The ventricular theory notes that it is easier for VVS to occur while standing upright when there is ~650 ml of blood pooled in the peripheral veins, accompanied by decreasing BP (19). According to the classic Bezold-Jarisch reflex theory, ventricular hypovolemia results in an increase in the sympathetic tone, which stimulates the ‘empty chamber effect’ and, in turn, activates the ventricular mechanoreceptors (C fibres). Then, with the impulse transmitted to the brainstem nucleus, the vagal tone is enhanced, leading to bradycardia and low cerebral perfusion (20). Emotional stress and intense coughing may also account for VVS (21). Therefore, the presence of these predisposing factors explains the characteristics of the onset of syncope to a certain extent, rather than its persistence.
In conclusion, tumour location, the neuroendocrine characteristics of SCLC, a change in body position and other factors, are all associated with syncope in SCLC. The precise role of those factors in triggering VVS remains unknown. Furthermore, based on our current understanding of the mechanisms underlying syncope in SCLC, a recommended diagnostic and treatment approach for unexplained syncope has been outlined.
Syncopal attack is a common complaint on admission, particularly for elderly patients. Other causes of syncope are usually neglected when cardiac and cerebral syncope are initially suspected. This may delay diagnosis and effective intervention and may result in patient death.
For any patients with a history of syncope, MRI, ECG, UCG and CTA are required to identify cerebral and cardiac diseases. The exclusion of glycopenia, epilepsy, carotid sinus syndrome, arrhythmia and steno-occlusive vascular disease and electrolyte disturbances may lead practitioners to consider VVS, particularly if lesions are found in the left hilum. HUT is recommended, if possible.

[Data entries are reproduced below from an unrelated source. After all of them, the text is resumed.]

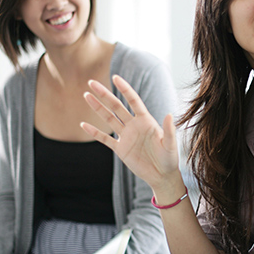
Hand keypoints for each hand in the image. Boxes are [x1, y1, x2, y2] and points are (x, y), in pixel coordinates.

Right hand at [81, 75, 179, 189]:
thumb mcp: (170, 144)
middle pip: (116, 106)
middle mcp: (134, 125)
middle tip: (91, 82)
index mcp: (146, 120)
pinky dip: (94, 132)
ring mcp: (126, 136)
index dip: (125, 89)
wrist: (162, 175)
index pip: (133, 101)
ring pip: (108, 118)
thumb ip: (169, 130)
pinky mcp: (120, 149)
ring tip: (86, 95)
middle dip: (104, 94)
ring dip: (97, 108)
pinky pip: (105, 139)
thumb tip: (169, 114)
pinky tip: (83, 124)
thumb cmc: (169, 158)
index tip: (115, 77)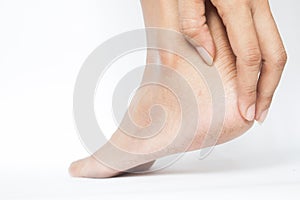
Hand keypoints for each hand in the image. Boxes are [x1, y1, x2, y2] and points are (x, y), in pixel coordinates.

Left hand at [178, 0, 286, 121]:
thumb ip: (193, 24)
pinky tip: (255, 75)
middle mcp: (255, 4)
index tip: (246, 110)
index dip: (248, 87)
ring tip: (261, 101)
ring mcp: (258, 3)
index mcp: (237, 3)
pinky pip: (266, 36)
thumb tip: (209, 56)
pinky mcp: (254, 4)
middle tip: (260, 114)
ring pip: (275, 46)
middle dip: (268, 89)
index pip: (249, 56)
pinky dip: (264, 60)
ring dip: (270, 77)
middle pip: (274, 55)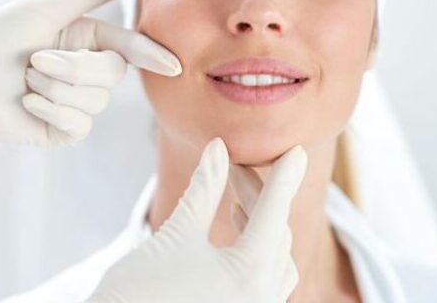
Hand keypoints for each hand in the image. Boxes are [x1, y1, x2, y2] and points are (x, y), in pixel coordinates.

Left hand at [0, 0, 180, 172]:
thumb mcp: (41, 9)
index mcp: (85, 38)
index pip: (128, 46)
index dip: (151, 54)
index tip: (173, 65)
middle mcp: (85, 69)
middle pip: (112, 74)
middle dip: (73, 68)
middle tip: (35, 60)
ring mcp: (76, 102)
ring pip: (96, 101)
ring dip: (55, 90)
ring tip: (25, 82)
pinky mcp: (64, 130)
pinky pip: (80, 125)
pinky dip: (51, 112)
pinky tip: (27, 104)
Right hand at [88, 138, 307, 302]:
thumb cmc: (140, 291)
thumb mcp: (177, 233)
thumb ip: (204, 189)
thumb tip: (218, 148)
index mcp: (250, 274)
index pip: (275, 212)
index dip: (284, 177)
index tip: (297, 150)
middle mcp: (262, 298)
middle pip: (275, 233)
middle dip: (258, 196)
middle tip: (234, 165)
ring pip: (275, 260)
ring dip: (261, 225)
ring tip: (236, 200)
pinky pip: (266, 282)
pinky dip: (257, 252)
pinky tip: (236, 234)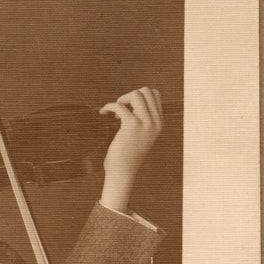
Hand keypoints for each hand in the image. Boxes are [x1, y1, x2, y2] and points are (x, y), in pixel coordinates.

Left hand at [99, 87, 163, 212]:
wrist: (123, 172)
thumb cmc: (127, 154)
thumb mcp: (141, 134)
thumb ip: (142, 118)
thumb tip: (132, 99)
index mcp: (159, 122)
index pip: (155, 95)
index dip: (139, 97)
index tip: (128, 109)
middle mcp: (156, 121)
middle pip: (146, 91)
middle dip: (130, 96)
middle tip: (120, 110)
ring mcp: (145, 123)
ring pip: (136, 94)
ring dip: (122, 100)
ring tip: (114, 113)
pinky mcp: (132, 126)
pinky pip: (120, 105)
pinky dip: (109, 106)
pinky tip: (103, 113)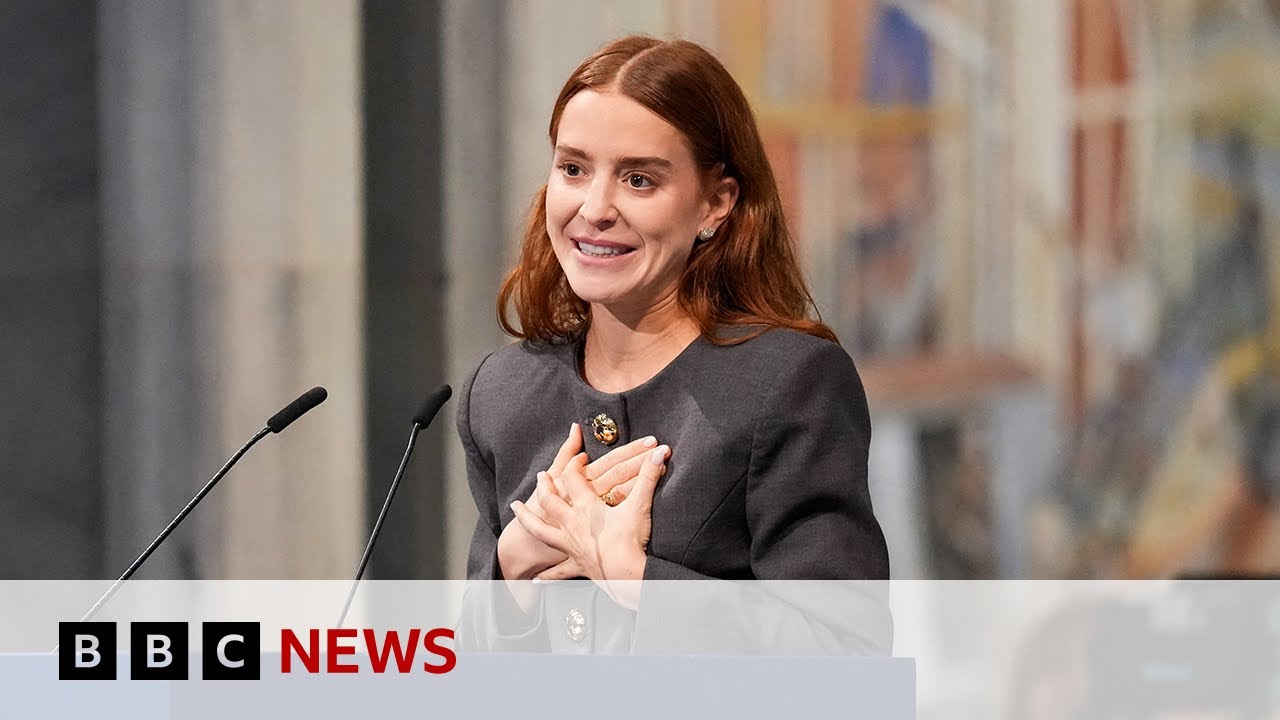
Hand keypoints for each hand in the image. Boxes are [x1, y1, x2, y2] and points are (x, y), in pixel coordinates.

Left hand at [511, 444, 668, 607]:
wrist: (626, 574)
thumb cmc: (631, 539)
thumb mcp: (641, 504)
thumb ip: (649, 475)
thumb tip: (660, 450)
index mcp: (586, 507)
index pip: (574, 479)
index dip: (576, 465)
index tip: (581, 458)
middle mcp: (572, 524)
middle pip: (551, 500)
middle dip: (546, 486)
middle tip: (541, 476)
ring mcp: (571, 545)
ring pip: (542, 530)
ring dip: (528, 519)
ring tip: (516, 509)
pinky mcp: (576, 565)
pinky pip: (558, 572)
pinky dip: (547, 576)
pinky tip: (535, 581)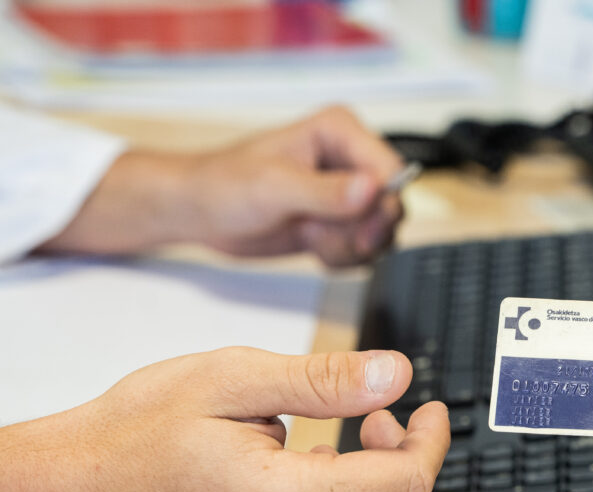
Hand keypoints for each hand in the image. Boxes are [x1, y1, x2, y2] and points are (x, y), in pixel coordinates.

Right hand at [0, 347, 447, 491]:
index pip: (404, 483)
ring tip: (336, 455)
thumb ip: (324, 380)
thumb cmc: (135, 435)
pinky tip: (309, 490)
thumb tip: (395, 374)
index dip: (429, 440)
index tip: (423, 412)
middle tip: (373, 423)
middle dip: (406, 467)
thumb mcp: (231, 379)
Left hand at [44, 106, 404, 266]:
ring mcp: (347, 194)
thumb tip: (371, 189)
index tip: (359, 226)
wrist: (198, 211)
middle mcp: (349, 160)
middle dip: (361, 230)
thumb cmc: (222, 184)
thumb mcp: (275, 187)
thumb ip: (327, 191)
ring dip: (348, 247)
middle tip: (324, 233)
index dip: (381, 203)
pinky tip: (311, 244)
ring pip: (381, 233)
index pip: (390, 169)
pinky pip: (365, 250)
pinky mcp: (340, 221)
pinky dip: (341, 257)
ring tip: (311, 236)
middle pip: (391, 205)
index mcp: (340, 132)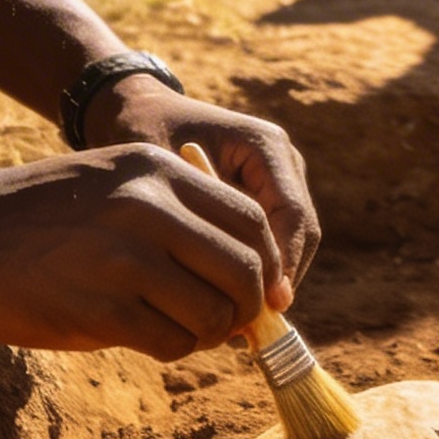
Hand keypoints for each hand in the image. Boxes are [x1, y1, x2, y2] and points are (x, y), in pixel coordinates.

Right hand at [0, 143, 288, 358]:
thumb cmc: (35, 216)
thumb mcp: (112, 182)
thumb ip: (174, 214)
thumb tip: (243, 273)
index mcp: (158, 170)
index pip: (251, 221)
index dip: (267, 264)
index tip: (261, 292)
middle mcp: (150, 207)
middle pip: (245, 270)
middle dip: (248, 307)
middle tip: (230, 324)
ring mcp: (125, 258)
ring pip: (215, 312)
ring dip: (209, 334)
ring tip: (180, 331)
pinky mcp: (101, 308)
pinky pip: (172, 342)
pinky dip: (173, 350)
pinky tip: (146, 340)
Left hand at [88, 77, 320, 302]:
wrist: (137, 112)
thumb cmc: (144, 135)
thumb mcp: (162, 172)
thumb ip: (194, 215)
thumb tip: (226, 276)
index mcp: (266, 146)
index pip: (292, 215)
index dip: (282, 264)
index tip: (264, 307)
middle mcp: (282, 162)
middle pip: (301, 234)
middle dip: (279, 280)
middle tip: (250, 327)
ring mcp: (277, 180)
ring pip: (292, 244)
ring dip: (269, 282)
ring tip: (238, 324)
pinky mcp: (264, 198)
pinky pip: (272, 242)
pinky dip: (256, 274)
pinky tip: (227, 305)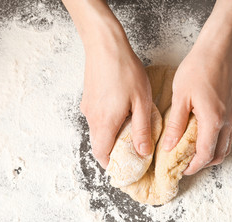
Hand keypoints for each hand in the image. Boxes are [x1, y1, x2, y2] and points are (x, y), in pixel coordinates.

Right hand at [63, 0, 152, 168]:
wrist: (105, 44)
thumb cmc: (125, 71)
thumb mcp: (141, 102)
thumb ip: (142, 129)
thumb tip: (143, 153)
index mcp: (104, 123)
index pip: (102, 155)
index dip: (112, 164)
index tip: (126, 166)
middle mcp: (92, 118)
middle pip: (99, 144)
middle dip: (114, 150)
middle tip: (132, 148)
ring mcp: (88, 107)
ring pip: (98, 130)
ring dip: (112, 135)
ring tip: (131, 128)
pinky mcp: (88, 97)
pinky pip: (97, 117)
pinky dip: (108, 122)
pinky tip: (122, 111)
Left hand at [163, 40, 231, 174]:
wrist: (217, 51)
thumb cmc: (197, 70)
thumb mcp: (181, 97)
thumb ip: (176, 124)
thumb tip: (168, 145)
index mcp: (213, 121)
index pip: (205, 155)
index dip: (193, 166)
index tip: (180, 169)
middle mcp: (226, 122)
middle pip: (218, 154)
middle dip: (202, 163)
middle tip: (184, 162)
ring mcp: (231, 116)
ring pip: (225, 146)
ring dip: (210, 154)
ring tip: (191, 152)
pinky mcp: (231, 110)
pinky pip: (226, 135)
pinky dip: (215, 142)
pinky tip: (200, 136)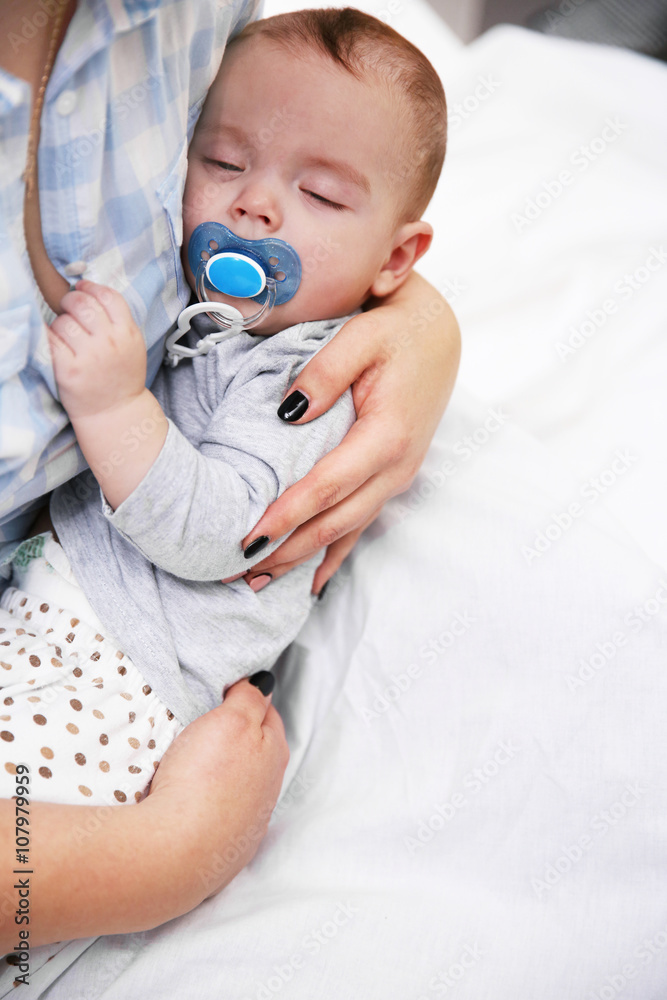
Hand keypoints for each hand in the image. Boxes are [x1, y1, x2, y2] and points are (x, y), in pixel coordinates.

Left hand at [48, 279, 145, 419]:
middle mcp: (109, 343)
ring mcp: (89, 357)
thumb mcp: (133, 345)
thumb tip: (88, 291)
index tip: (81, 288)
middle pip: (82, 304)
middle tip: (67, 309)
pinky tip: (54, 342)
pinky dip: (48, 337)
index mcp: (127, 333)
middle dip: (70, 301)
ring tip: (66, 335)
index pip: (108, 296)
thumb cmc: (122, 376)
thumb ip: (118, 320)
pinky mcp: (68, 370)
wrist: (115, 411)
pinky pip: (50, 340)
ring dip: (60, 324)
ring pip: (63, 321)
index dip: (91, 287)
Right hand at [145, 673, 288, 902]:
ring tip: (194, 767)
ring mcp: (249, 826)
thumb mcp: (231, 719)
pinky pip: (221, 818)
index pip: (269, 714)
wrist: (176, 851)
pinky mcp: (225, 852)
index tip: (225, 694)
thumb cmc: (204, 777)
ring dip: (223, 776)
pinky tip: (192, 805)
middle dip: (237, 739)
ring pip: (240, 787)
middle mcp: (269, 791)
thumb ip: (250, 698)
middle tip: (206, 727)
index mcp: (275, 753)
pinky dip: (210, 807)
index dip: (248, 700)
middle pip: (257, 752)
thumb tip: (264, 684)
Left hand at [227, 272, 460, 594]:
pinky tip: (310, 581)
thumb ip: (325, 373)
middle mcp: (395, 469)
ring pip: (345, 532)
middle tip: (234, 572)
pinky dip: (333, 555)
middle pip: (333, 523)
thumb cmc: (399, 331)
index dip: (286, 516)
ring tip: (258, 584)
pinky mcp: (391, 478)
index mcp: (386, 437)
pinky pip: (359, 526)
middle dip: (284, 552)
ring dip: (302, 559)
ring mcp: (396, 478)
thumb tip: (289, 413)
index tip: (248, 539)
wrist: (439, 335)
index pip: (326, 487)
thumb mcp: (362, 336)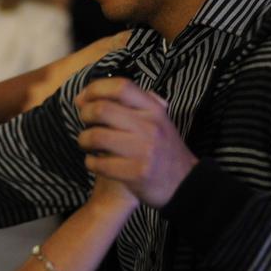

Preventing syncope episodes is crucial for treatment (22). Instructing the patients to avoid inducing factors may be beneficial. The sitting and semiprone position may be helpful during presyncope. If a syncope attack occurs, the Trendelenburg position may help to maintain the blood supply to the brain. In 9 reports reviewed herein, all the patients were evaluated as CR or PR according to the RECIST guidelines. Additionally, 7 patients experienced no relapse. In those cases, we consider that standard chemotherapy was crucial for preventing syncopal attacks in patients with SCLC. It appears to be more effective to use concurrent chemoradiotherapy for limitedstage disease. For extensive-stage SCLC, chemotherapy is the first choice of treatment. Etoposide plus cisplatin or carboplatin is the standard chemotherapeutic regimen for SCLC. A recent randomized phase III trial (23) suggested that irinotecan plus carboplatin in extensive-stage SCLC prolonged the overall survival compared with oral etoposide plus carboplatin, without compromising the quality of life (enrolled by NCCN in 2016).